Une injection d’eau de mer fut rétablie le 12 mars à 20h20 pour le réacteur N°1, le 13 à 9h38 pour le N°3 et 14 à 20h33 pour le N°2. Cette injection signifiait la perte des réacteurs, en raison du caractère corrosif du sel. Ceci explique sans doute que le premier des réacteurs accidentés – le N°1 – soit resté 27 heures sans injection. Pour les réacteurs N°3 et 3, le délai a été nettement plus court. Pour le réacteur N°2, il s’agit d’une reprise de l’injection. Une violente explosion est survenue peu avant sur le N°3. Les dégâts occasionnés interrompent le refroidissement du réacteur N°2 voisin. Il faut remettre en service une pompe d’injection. Sans cette interruption, le coeur de ce réacteur n’aurait pas été dénoyé à temps et l’explosion évitée.

La reprise de l’alimentation en eau a stoppé le processus de dénoyage dans les trois réacteurs. Cette injection se fait en circuit ouvert. De la vapeur est déchargée en continu dans les enceintes de confinement. Les cuves sont probablement percées, en tous cas pour les réacteurs 1 et 3 et le refroidissement se fait par aspersion et ruissellement. Des eaux très radioactives s’accumulent en partie basse.

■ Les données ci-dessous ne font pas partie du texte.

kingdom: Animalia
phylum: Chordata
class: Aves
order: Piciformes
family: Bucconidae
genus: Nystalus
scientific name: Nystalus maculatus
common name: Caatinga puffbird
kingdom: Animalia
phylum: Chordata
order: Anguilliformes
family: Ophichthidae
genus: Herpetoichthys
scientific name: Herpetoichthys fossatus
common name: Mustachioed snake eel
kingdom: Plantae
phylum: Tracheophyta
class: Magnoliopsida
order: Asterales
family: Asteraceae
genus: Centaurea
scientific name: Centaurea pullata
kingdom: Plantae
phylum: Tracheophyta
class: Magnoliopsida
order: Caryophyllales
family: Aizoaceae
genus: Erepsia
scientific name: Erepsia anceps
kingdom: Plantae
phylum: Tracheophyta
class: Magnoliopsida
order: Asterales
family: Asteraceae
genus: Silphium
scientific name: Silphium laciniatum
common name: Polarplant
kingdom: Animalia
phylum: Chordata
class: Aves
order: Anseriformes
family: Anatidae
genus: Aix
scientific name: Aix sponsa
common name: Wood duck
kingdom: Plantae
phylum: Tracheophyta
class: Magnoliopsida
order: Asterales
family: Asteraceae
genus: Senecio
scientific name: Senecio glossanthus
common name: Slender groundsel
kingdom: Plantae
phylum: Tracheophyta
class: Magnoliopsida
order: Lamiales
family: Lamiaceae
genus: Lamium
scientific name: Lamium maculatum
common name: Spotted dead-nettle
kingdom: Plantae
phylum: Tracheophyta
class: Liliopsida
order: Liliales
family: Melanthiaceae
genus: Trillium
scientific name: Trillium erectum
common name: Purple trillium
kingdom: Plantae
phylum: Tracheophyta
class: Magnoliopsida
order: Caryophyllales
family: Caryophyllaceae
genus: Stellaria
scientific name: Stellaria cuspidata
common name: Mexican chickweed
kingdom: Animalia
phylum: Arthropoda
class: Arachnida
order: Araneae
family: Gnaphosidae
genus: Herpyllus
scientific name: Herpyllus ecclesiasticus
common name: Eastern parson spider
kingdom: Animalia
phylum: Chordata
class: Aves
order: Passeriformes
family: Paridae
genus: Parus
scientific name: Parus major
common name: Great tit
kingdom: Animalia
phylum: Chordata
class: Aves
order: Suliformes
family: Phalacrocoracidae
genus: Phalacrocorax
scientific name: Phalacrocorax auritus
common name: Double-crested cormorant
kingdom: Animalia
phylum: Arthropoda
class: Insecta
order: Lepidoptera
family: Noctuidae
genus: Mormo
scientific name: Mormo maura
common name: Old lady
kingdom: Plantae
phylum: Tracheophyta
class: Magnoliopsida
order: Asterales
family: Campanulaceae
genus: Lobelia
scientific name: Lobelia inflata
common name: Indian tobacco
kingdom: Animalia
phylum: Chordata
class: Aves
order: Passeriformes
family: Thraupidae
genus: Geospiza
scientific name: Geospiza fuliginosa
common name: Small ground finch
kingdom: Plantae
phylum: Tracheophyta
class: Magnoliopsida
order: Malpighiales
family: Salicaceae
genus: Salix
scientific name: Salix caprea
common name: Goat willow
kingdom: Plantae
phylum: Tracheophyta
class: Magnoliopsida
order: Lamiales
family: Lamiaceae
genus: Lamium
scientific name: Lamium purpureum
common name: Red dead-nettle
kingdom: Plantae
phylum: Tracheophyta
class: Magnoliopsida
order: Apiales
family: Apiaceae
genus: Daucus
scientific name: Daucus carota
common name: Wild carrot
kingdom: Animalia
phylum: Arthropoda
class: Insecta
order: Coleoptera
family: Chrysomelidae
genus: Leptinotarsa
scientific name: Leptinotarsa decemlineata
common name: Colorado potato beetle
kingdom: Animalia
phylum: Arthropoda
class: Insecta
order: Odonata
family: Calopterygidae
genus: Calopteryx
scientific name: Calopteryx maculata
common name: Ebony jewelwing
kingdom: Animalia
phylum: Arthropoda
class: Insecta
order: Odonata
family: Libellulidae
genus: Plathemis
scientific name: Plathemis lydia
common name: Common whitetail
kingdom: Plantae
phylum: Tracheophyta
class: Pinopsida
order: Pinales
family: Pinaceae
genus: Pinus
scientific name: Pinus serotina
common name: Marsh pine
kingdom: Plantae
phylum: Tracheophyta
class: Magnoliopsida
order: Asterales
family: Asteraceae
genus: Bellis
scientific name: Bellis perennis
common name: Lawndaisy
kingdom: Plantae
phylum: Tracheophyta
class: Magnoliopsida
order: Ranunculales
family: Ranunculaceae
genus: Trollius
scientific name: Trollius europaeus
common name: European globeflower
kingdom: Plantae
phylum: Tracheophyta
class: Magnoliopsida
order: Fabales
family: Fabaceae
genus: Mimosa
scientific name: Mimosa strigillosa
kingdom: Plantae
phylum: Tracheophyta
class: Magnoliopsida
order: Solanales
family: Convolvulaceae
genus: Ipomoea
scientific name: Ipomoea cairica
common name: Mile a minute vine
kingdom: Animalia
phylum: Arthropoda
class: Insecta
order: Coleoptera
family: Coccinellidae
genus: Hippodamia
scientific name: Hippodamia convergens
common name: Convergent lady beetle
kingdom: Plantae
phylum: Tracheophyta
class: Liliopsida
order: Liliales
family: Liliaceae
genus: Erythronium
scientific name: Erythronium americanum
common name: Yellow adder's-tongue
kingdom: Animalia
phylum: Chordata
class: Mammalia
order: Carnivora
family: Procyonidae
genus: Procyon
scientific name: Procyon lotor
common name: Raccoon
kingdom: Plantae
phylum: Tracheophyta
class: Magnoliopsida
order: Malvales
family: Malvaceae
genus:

Mais surtout l’injection se fit trop tard. TEPCO tomba de Charybde en Scylla. Non seulement, l’exploitant perdit ses trois réacteurs, mais cette perte fut accompagnée de conséquences beaucoup plus graves pour la population japonaise.

Si l’injection d’eau était arrivée à temps pour éviter le dénoyage du combustible, tout le cortège d’évènements qui suivirent, selon un scénario complexe, la fusion du cœur aurait été aussi évitée : dépressurisation des enceintes pour soulager la pression ; dispersion d’atomes radioactifs volatils ; dégagements d’hydrogène qui causèrent des explosions ; contaminations de l’environnement.

Jusqu’où est allée cette fusion du cœur ? La moitié ? les trois-quarts ? Les avis divergent. Il faudra attendre une future autopsie des cuves des réacteurs pour le savoir. Dans le cas de Three Mile Island, il fallut attendre quatre années pour qu’une première photographie mesure l’étendue des dégâts.